Auto-Subtitles
Automatically transcribe speech and add word-level subtitles to any video.
Goal
Take a video with speech, transcribe the audio using AI, and overlay synchronized subtitles with word-by-word highlighting.
Full Example
import asyncio
from videopython.base import Video
from videopython.ai import AudioToText
from videopython.base.text import TranscriptionOverlay
async def add_subtitles(input_path: str, output_path: str):
# Load video
video = Video.from_path(input_path)
# Transcribe audio
transcriber = AudioToText(backend="openai")
transcription = await transcriber.transcribe(video)
# Apply subtitle overlay
overlay = TranscriptionOverlay(
font_size=48,
font_color=(255, 255, 255),
highlight_color=(255, 200, 0),
position="bottom",
margin=100,
)
video = overlay.apply(video, transcription)
# Save with burned-in subtitles
video.save(output_path)
asyncio.run(add_subtitles("interview.mp4", "interview_subtitled.mp4"))
Step-by-Step Breakdown
1. Transcribe Audio
transcriber = AudioToText(backend="openai") # Uses Whisper API
transcription = await transcriber.transcribe(video)
The transcription includes word-level timestamps:
# transcription structure:
# [
# {"word": "Hello", "start": 0.0, "end": 0.5},
# {"word": "world", "start": 0.6, "end": 1.0},
# ...
# ]
Available backends:
| Backend | Model | Notes |
|---|---|---|
openai |
Whisper API | Best accuracy, requires API key |
gemini |
Gemini | Good accuracy, requires API key |
local |
Whisper | Free, runs locally, slower |
2. Configure Subtitle Style
overlay = TranscriptionOverlay(
font_size=48, # Text size in pixels
font_color=(255, 255, 255), # White text (RGB)
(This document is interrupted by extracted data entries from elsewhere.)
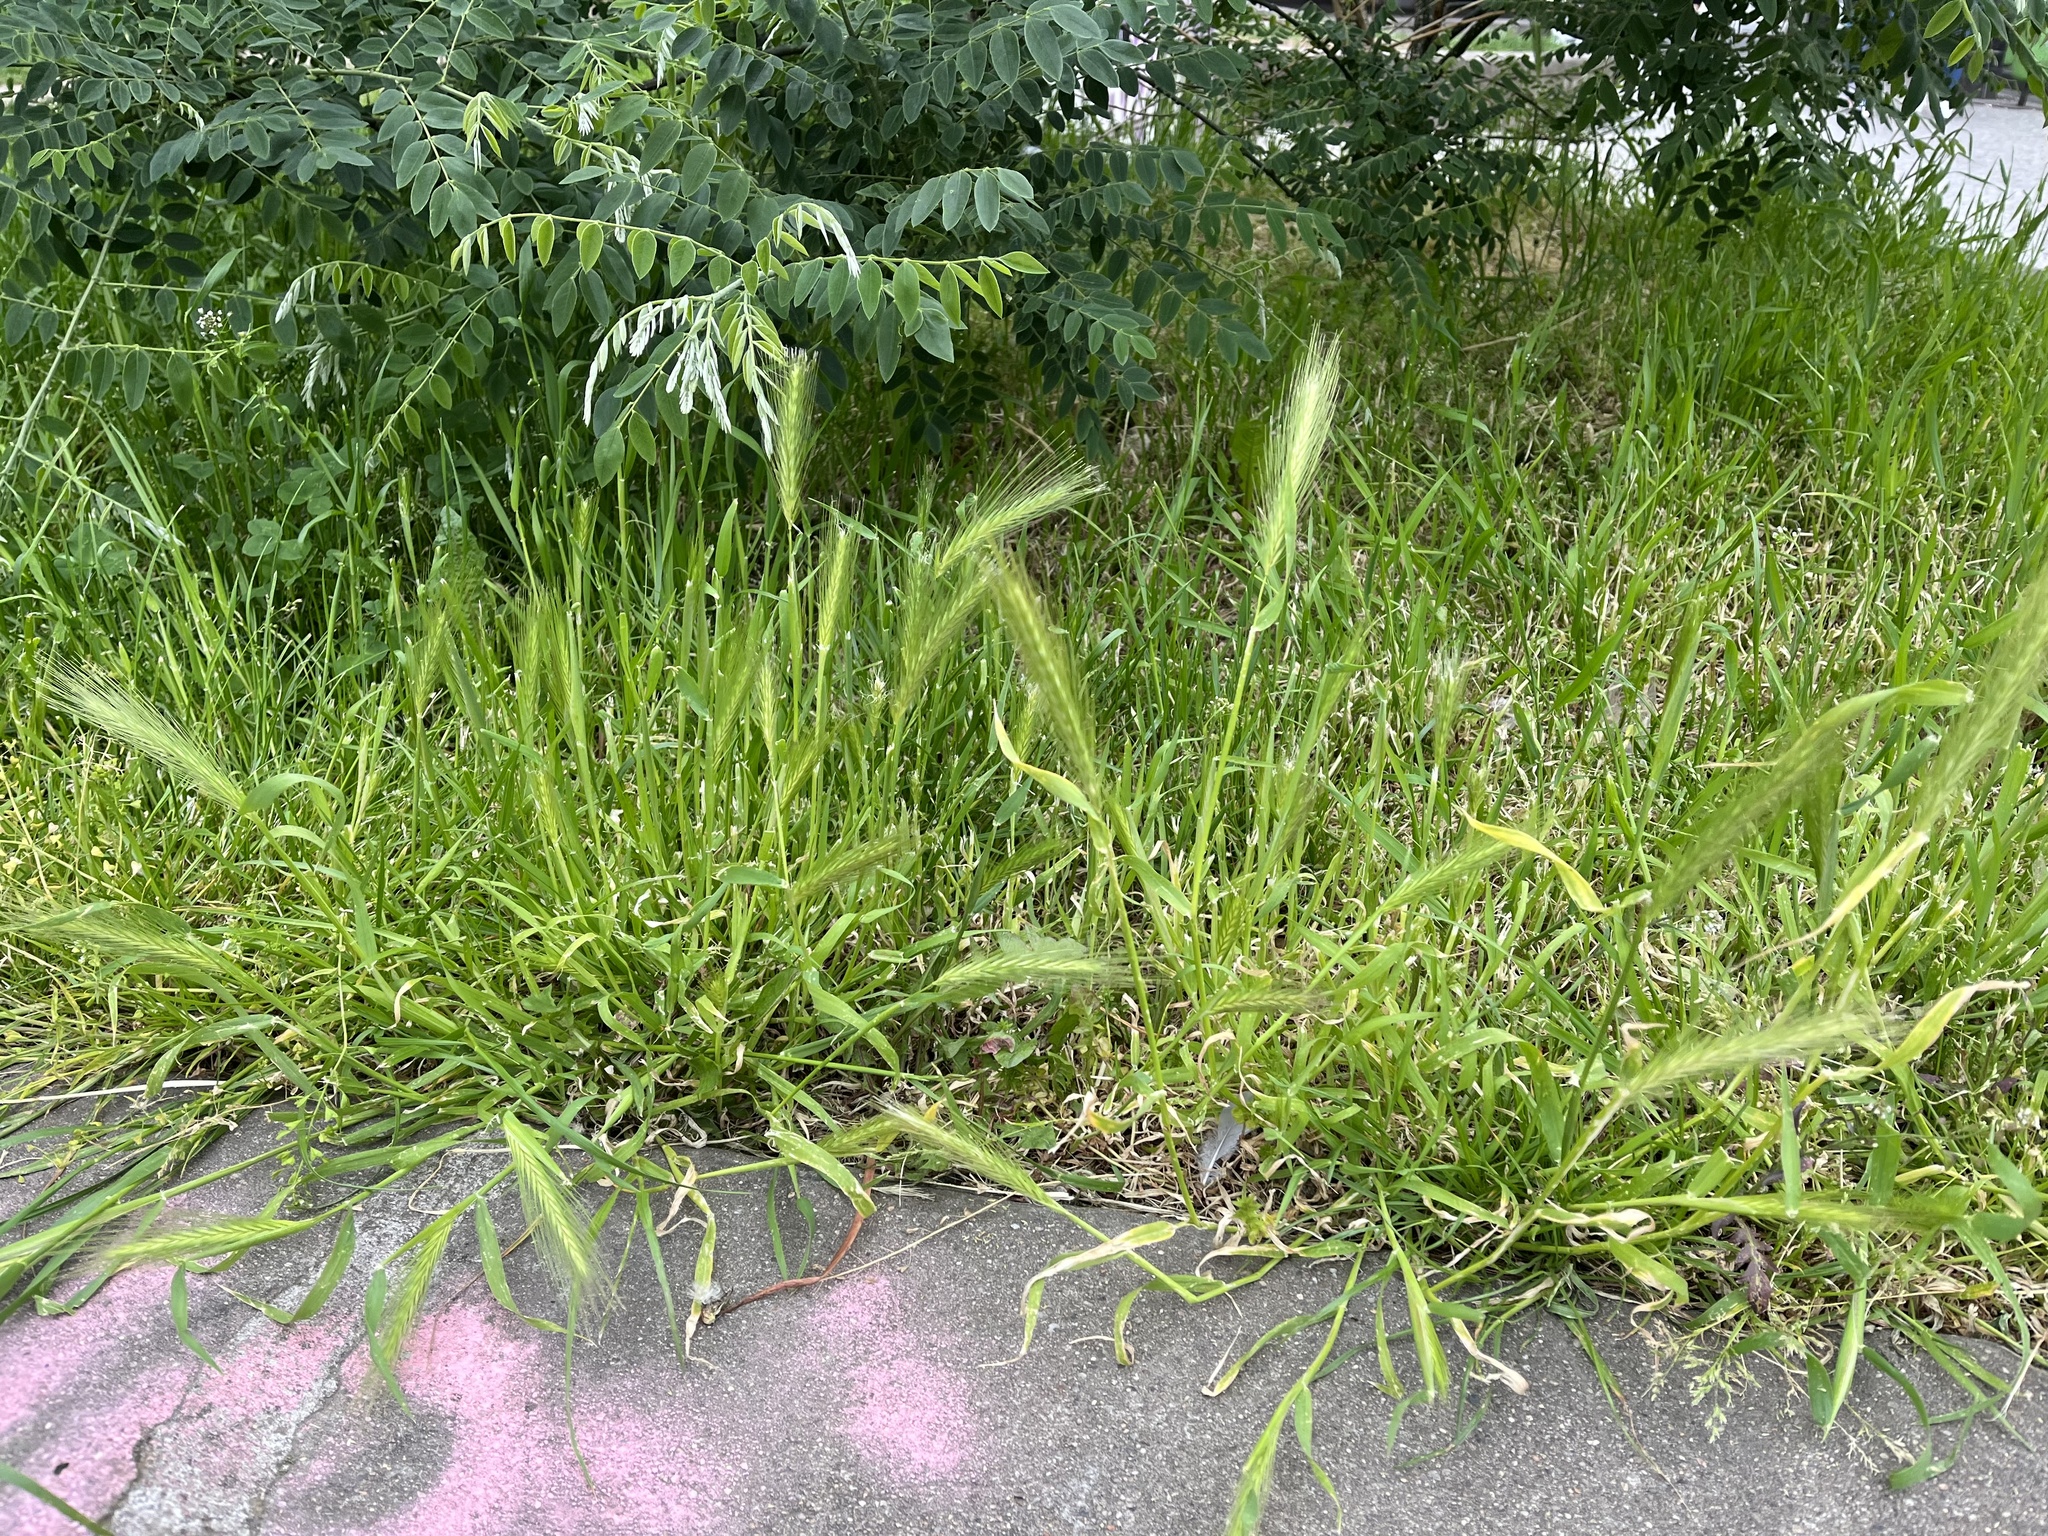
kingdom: Plantae
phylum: Tracheophyta
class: Liliopsida
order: Poales
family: Poaceae
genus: Hordeum
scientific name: Hordeum murinum
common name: Wall barley
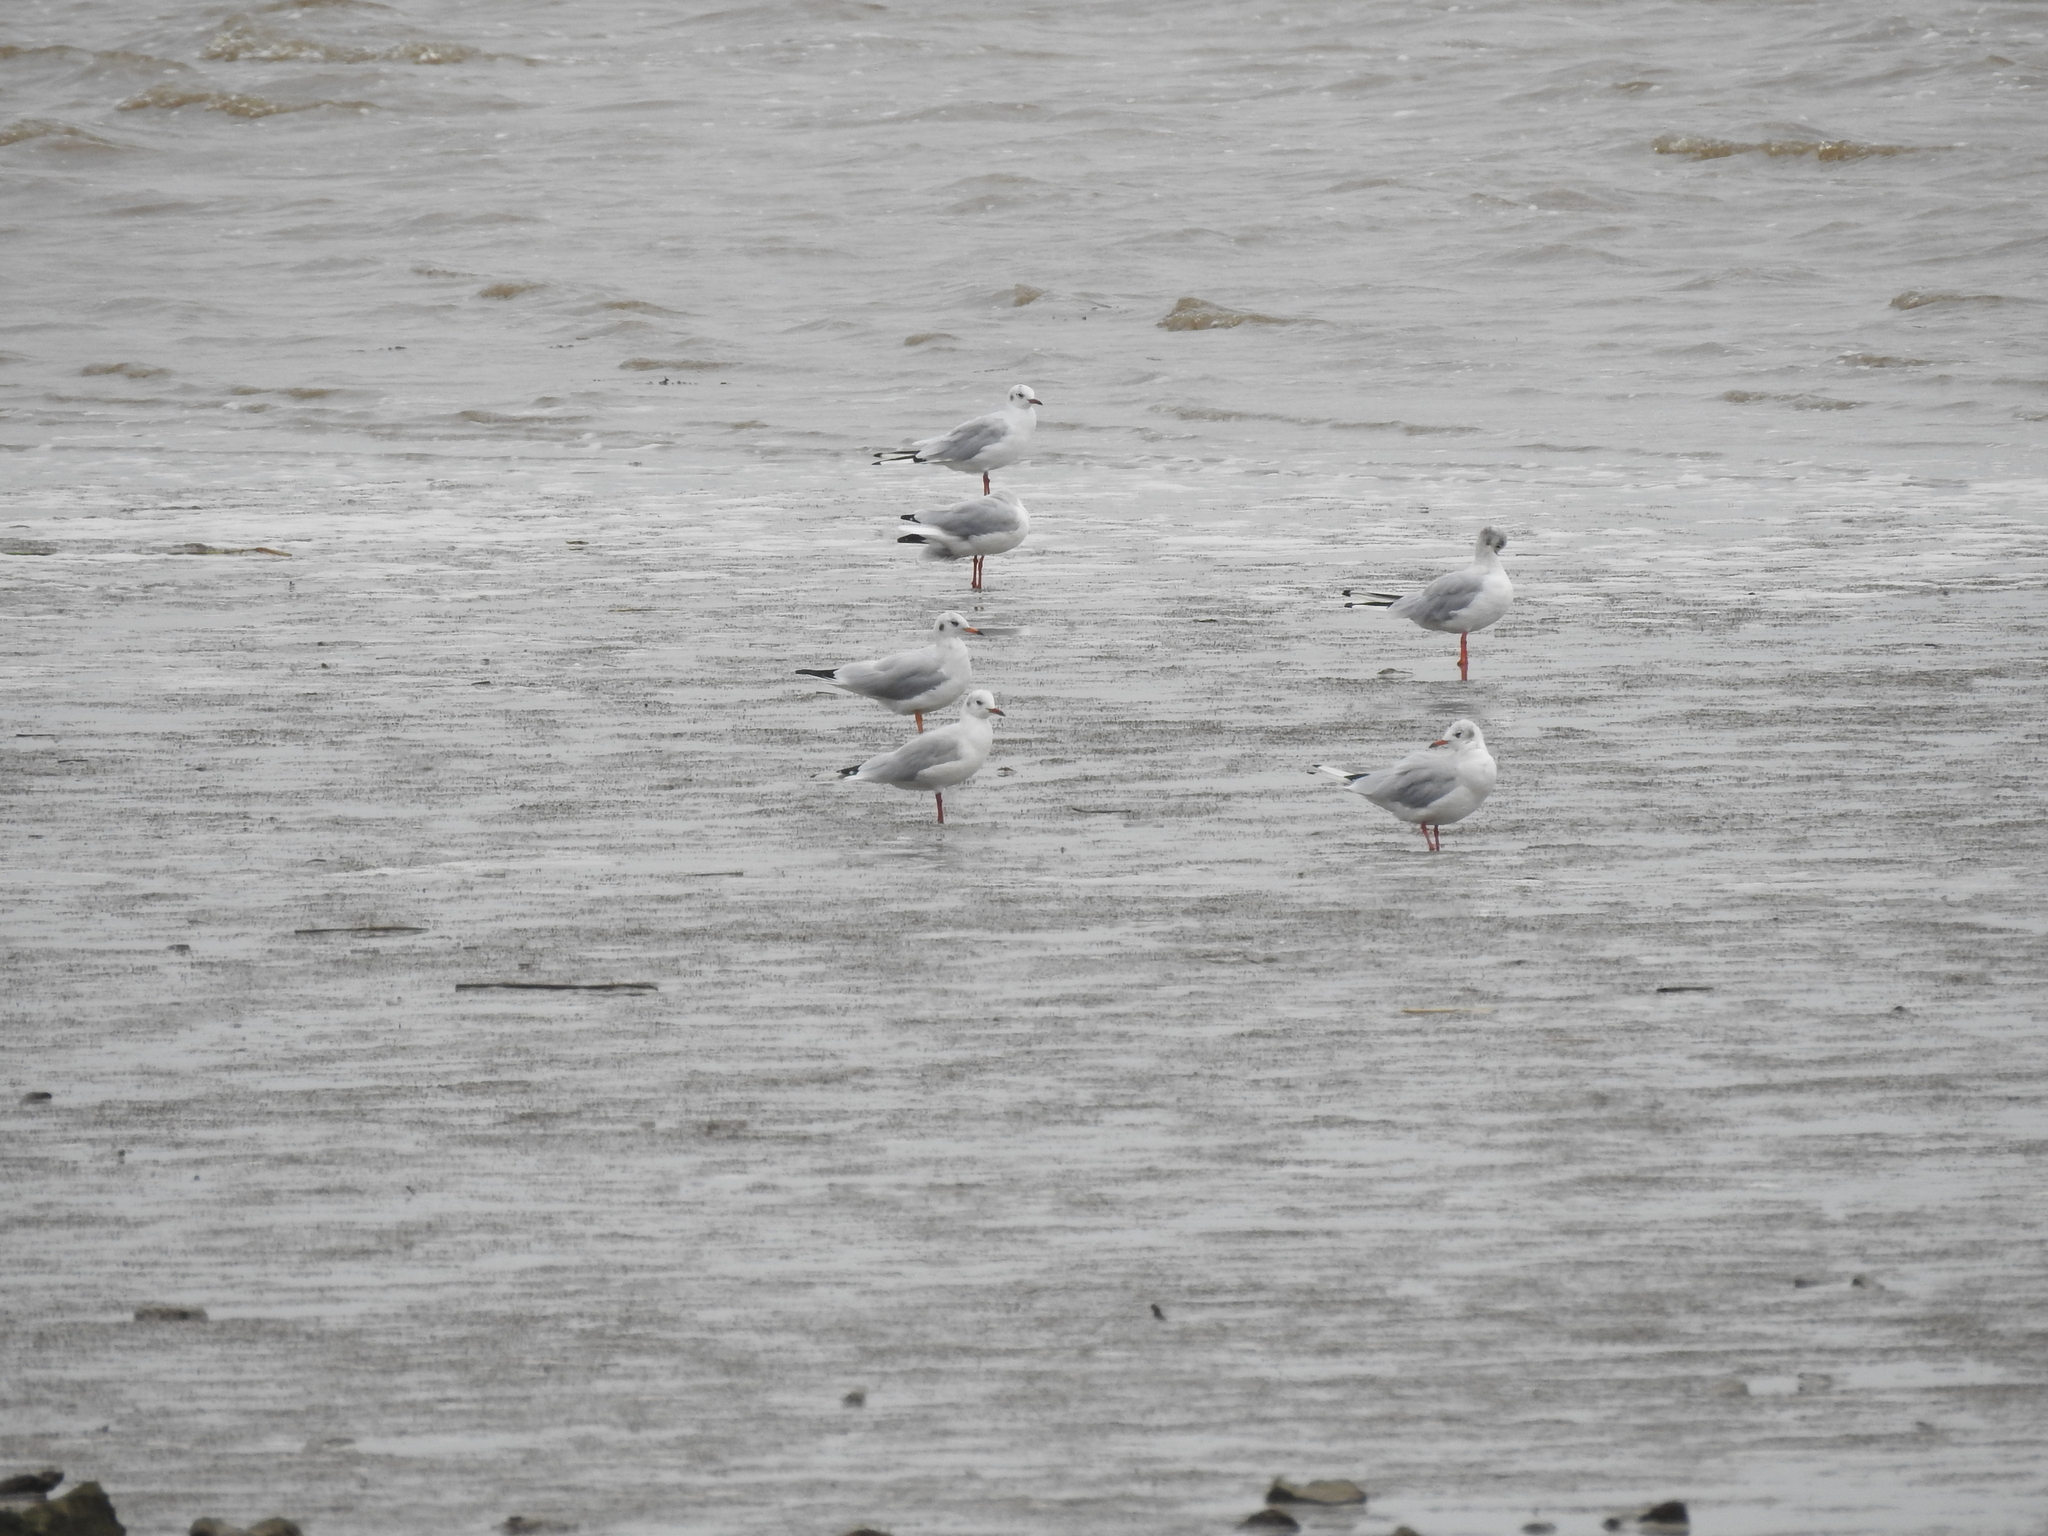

highlight_color=(255, 200, 0), # Yellow highlight for current word
position="bottom", # "top", "center", or "bottom"
margin=100, # Distance from edge in pixels
)
3. Apply Overlay
The overlay renders each word at its exact timestamp, highlighting the current word being spoken.
Customization
Styling Options
# Minimal white subtitles
overlay = TranscriptionOverlay(
font_size=36,
font_color=(255, 255, 255),
highlight_color=(255, 255, 255), # No highlight distinction
position="bottom",
margin=80,
)
# Bold yellow subtitles with red highlight
overlay = TranscriptionOverlay(
font_size=64,
font_color=(255, 255, 0),
highlight_color=(255, 50, 50),
position="center",
margin=0,
)
Processing Long Videos
For long videos, transcription can take time. Consider processing in segments:
from videopython.base import CutSeconds
# Process first 5 minutes
video = Video.from_path("long_video.mp4", start_second=0, end_second=300)
Tips
- Font Size: Use 36-48px for 1080p, 48-64px for 4K. Larger is better for mobile viewing.
- Contrast: White text with a subtle shadow or outline works on most backgrounds.
- Position: "bottom" is standard, but "center" works well for short-form vertical videos.
- Languages: Whisper supports 90+ languages. The API auto-detects language by default.